[Difference listings]
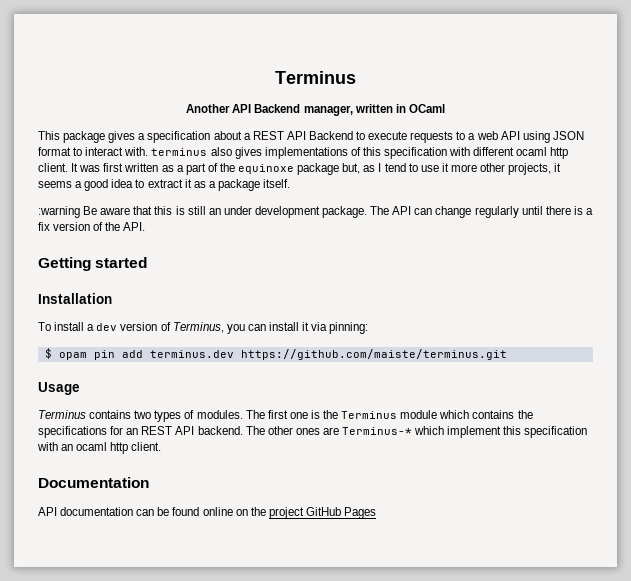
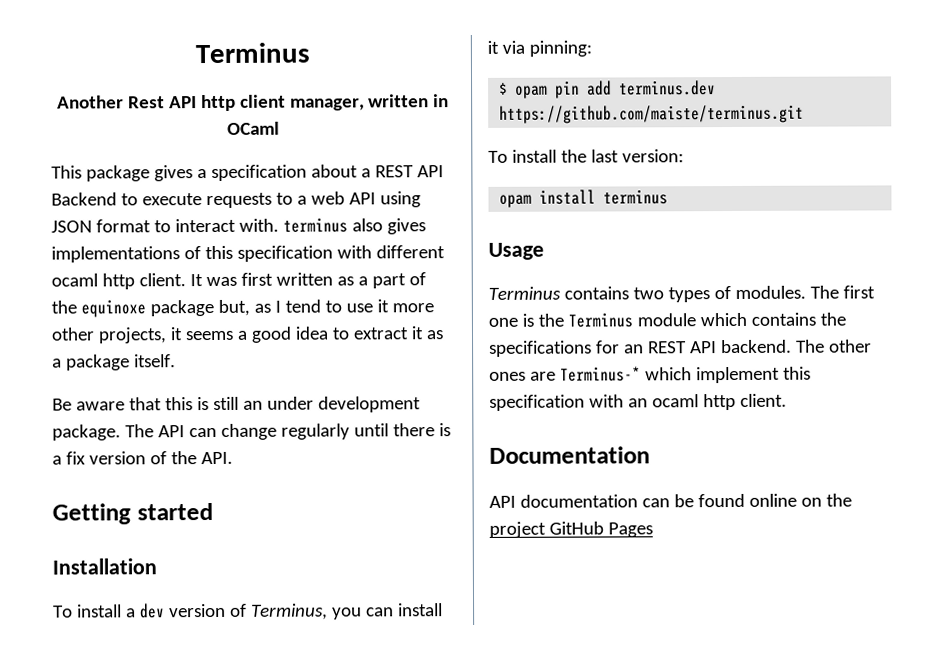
[232,104,301,113] API Backend -> [127,94,286,112] Rest API http client
[38,206,80,218] :warning -> (176, 361) none
(507, 354) none -> [488,149,684,163] [499,189,669,208] // To install the last version: // opam install terminus

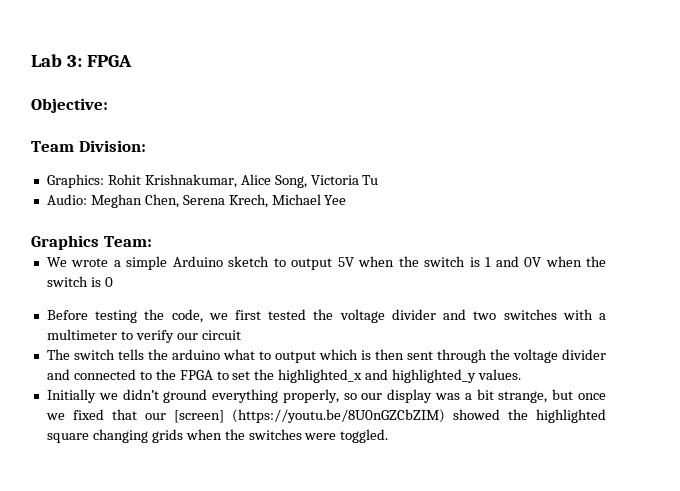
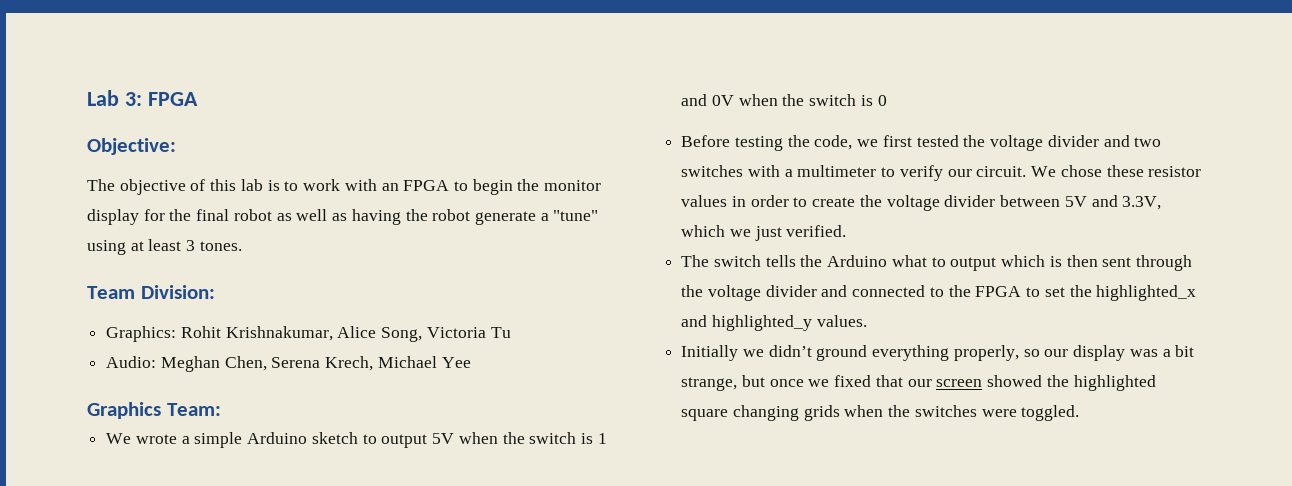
(108, 105) none -> [87,179,602,195] [87,209,599,225] [87,239,242,255] // The objective of this lab is to work with an FPGA to begin the monitor display for the final robot as well as having the robot generate a "tune" using at least 3 tones.
[201,330,241,340] circuit -> [976,165,1202,177] [681,195,1162,211] [681,225,847,241] circuit. We chose these resistor values in order to create the voltage divider between 5V and 3.3V, which we just verified.
[171,349,220,360] arduino -> [827,255,888,267] Arduino
[173,409,445,423] [screen] (https://youtu.be/8U0nGZCbZIM) -> [936,379,983,387] screen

#### [Exercise objective]
Using the records above, copy word for word the line with "(108, 105) none", the line with "[201,330,241,340] circuit ->", and every line between them.

#### [Answer box]
(108, 105) none -> [87,179,602,195] [87,209,599,225] [87,239,242,255] // The objective of this lab is to work with an FPGA to begin the monitor display for the final robot as well as having the robot generate a "tune" using at least 3 tones.
[201,330,241,340] circuit -> [976,165,1202,177] [681,195,1162,211] [681,225,847,241] circuit. We chose these resistor values in order to create the voltage divider between 5V and 3.3V, which we just verified.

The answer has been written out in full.